После восьмого класса он надумал пойти учиться на корабельного кука. Это я его надоумила. Убедила, что любовь к вкусному, отчаянное желание уехать как можно дальше и вполне сносное знание imparfait можно применить с пользой на судне торгового флота. Он обрадовался и, кажется, так и сделал. После школы я видела его наяву лишь один раз, в метро, и он очень застеснялся. Зато во сне я видела его чаще всех, мы радовались, обнимались.
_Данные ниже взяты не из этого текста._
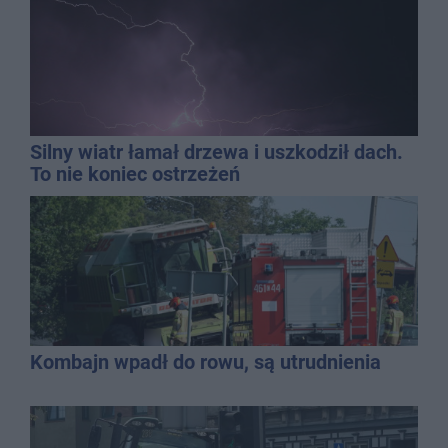
Silny wiatr łamał drzewa i uszkodził dach.
To nie koniec ostrzeżeń
Kombajn wpadł do rowu, są utrudnienia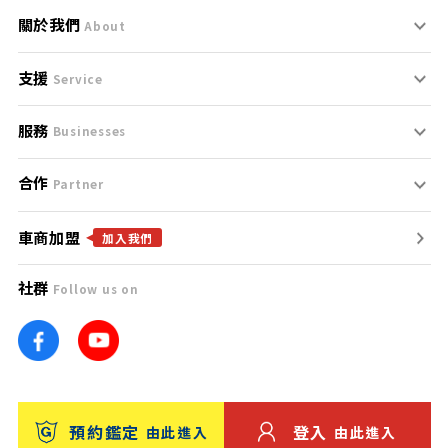
關於我們
About
支援
刊登規範
Service
服務
支援中心
服務條款
Businesses
合作
什麼是Goo鑑定？
聯絡我們
免責聲明
Partner
車商加盟
合作夥伴
找好車
隱私權政策
加入我們
社群
Follow us on
廣告合作
找好店
團隊
找海外車
車訊網
消費者評價
台灣優良中古車商大獎
預約鑑定
登入
由此進入
由此進入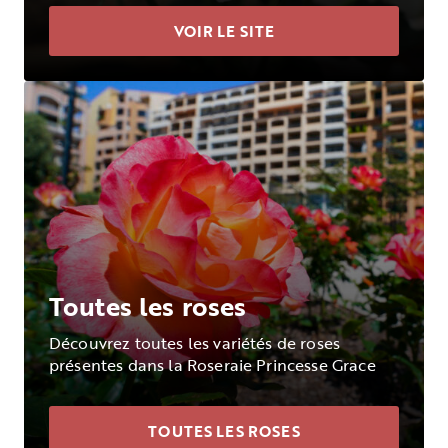
VOIR LE SITE
Toutes les roses
Découvrez toutes les variétés de roses
présentes dans la Roseraie Princesse Grace
TOUTES LES ROSES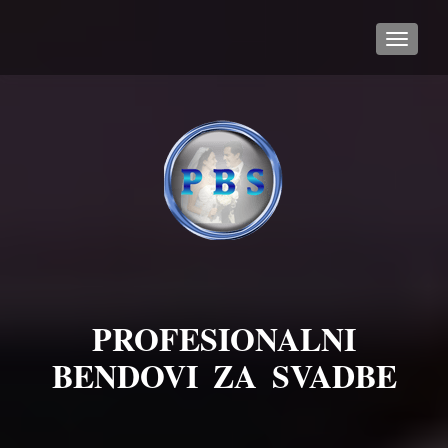
TOGGL
PROFESIONALNI
BENDOVI ZA SVADBE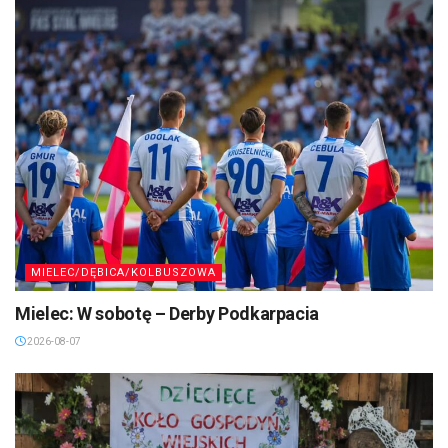
MIELEC/DĘBICA/KOLBUSZOWA
Mielec: W sobotę – Derby Podkarpacia
2026-08-07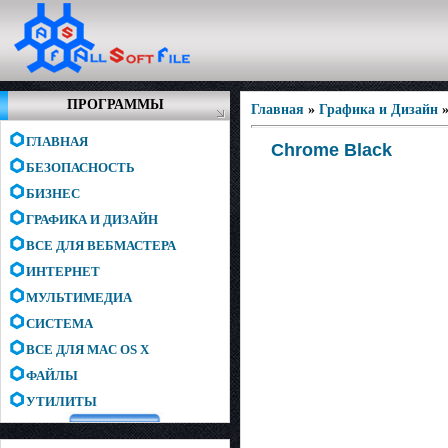
ПРОГРАММЫ
Главная
»
Графика и Дизайн
ГЛАВНАЯ
Chrome Black
БЕЗОПАСНОСТЬ
БИЗНЕС
ГРАФИКА И ДИЗАЙН
ВСЕ ДЛЯ ВЕБМАСТЕРА
ИНТЕРНЕТ
МУЛЬТИМЕДИА
СИСТЕМА
ВСЕ ДЛЯ MAC OS X
ФАЙЛЫ
УТИЛИТЫ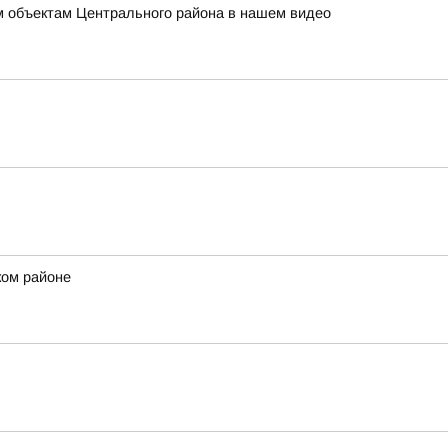
ым объектам Центрального района в нашем видео
ком районе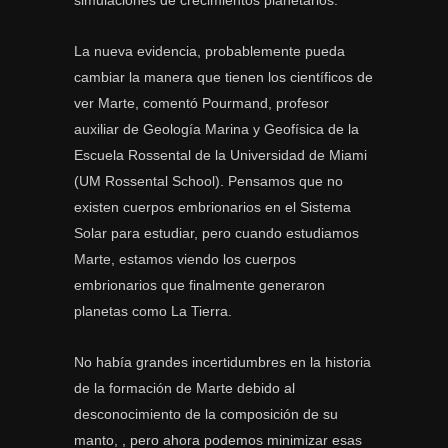
simulaciones de crecimientos planetarios.
La nueva evidencia, probablemente pueda
cambiar la manera que tienen los científicos de
ver Marte, comentó Pourmand, profesor
auxiliar de Geología Marina y Geofísica de la
Escuela Rossental de la Universidad de Miami
(UM Rossental School). Pensamos que no
existen cuerpos embrionarios en el Sistema
Solar para estudiar, pero cuando estudiamos
Marte, estamos viendo los cuerpos
embrionarios que finalmente generaron
planetas como La Tierra.
No había grandes incertidumbres en la historia
de la formación de Marte debido al
desconocimiento de la composición de su
manto,
, pero ahora podemos minimizar esas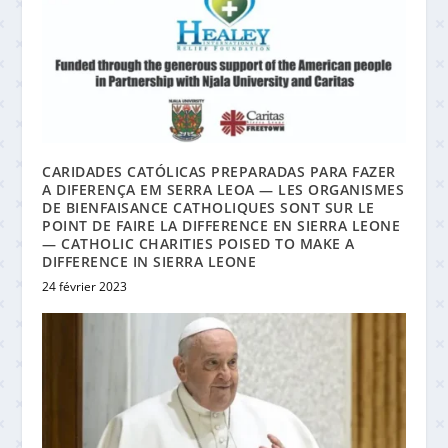
CARIDADES CATÓLICAS PREPARADAS PARA FAZER
A DIFERENÇA EM SERRA LEOA — LES ORGANISMES
DE BIENFAISANCE CATHOLIQUES SONT SUR LE
POINT DE FAIRE LA DIFFERENCE EN SIERRA LEONE
— CATHOLIC CHARITIES POISED TO MAKE A
DIFFERENCE IN SIERRA LEONE
24 février 2023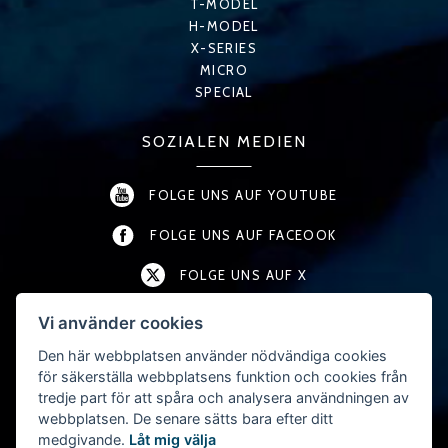
T-MODEL
H-MODEL
X-SERIES
MICRO
SPECIAL
SOZIALEN MEDIEN
FOLGE UNS AUF YOUTUBE
FOLGE UNS AUF FACEOOK
FOLGE UNS AUF X
FOLGE UNS AUF LINKEDIN
Vi använder cookies
Den här webbplatsen använder nödvändiga cookies
FOLGE UNS AUF INSTAGRAM
för säkerställa webbplatsens funktion och cookies från
tredje part för att spåra och analysera användningen av
webbplatsen. De senare sätts bara efter ditt
KONTAKT
medgivande.
Låt mig välja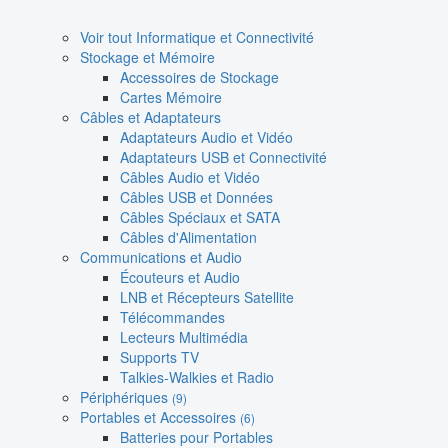
Voir tout Informatique et Connectivité
Stockage et Mémoire
Accessoires de Stockage
Cartes Mémoire
Câbles et Adaptateurs
Adaptateurs Audio et Vidéo
Adaptateurs USB et Connectivité
Câbles Audio et Vidéo
Câbles USB et Données
Câbles Spéciaux et SATA
Câbles d'Alimentation
Communications et Audio
Écouteurs et Audio
LNB et Récepteurs Satellite
Télécommandes
Lecteurs Multimédia
Supports TV
Talkies-Walkies et Radio
Périphériques
(9)
Portables et Accessoires
(6)
Batteries pour Portables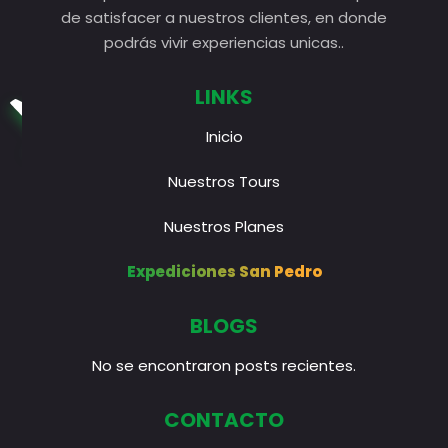
de satisfacer a nuestros clientes, en donde
podrás vivir experiencias unicas..
LINKS
Inicio
Nuestros Tours
Nuestros Planes
Expediciones San Pedro
BLOGS
No se encontraron posts recientes.
CONTACTO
Все те годы, что я видела Эдика во сне, его уже не было в живых. Я давно подозревала, что он, наверное, сидел, плохо кончил, спился... Недавно мне рассказали, что в 90е ему отрезали голову в тюрьме. Чем, как, за что, я уж, во всяком случае, не узнаю. Но голова эта, пухлощекая, дряблая, с начавшими седеть уже в школе густыми, как шерсть, волосами, врядли оставит меня в покое в этой жизни. Слишком хорошо я ее изучила, склоненную за партой напротив меня, над тетрадкой с imparfait. Это французское время означает несовершенное/незавершенное действие, оно указывает не на результат, а на процесс. Наши регулярные занятия с Эдиком по-французски были бы описаны как раз в imparfait: незавершенные, повторяющиеся, в общем-то безрезультатные. Как и в тексте, написанном в imparfait, результат наших нелепых французских сидений не важен, был не важен с самого начала, потому что вот так получилось, что именно они стали самым счастливым в короткой Эдикиной жизни временем. Временем imparfait.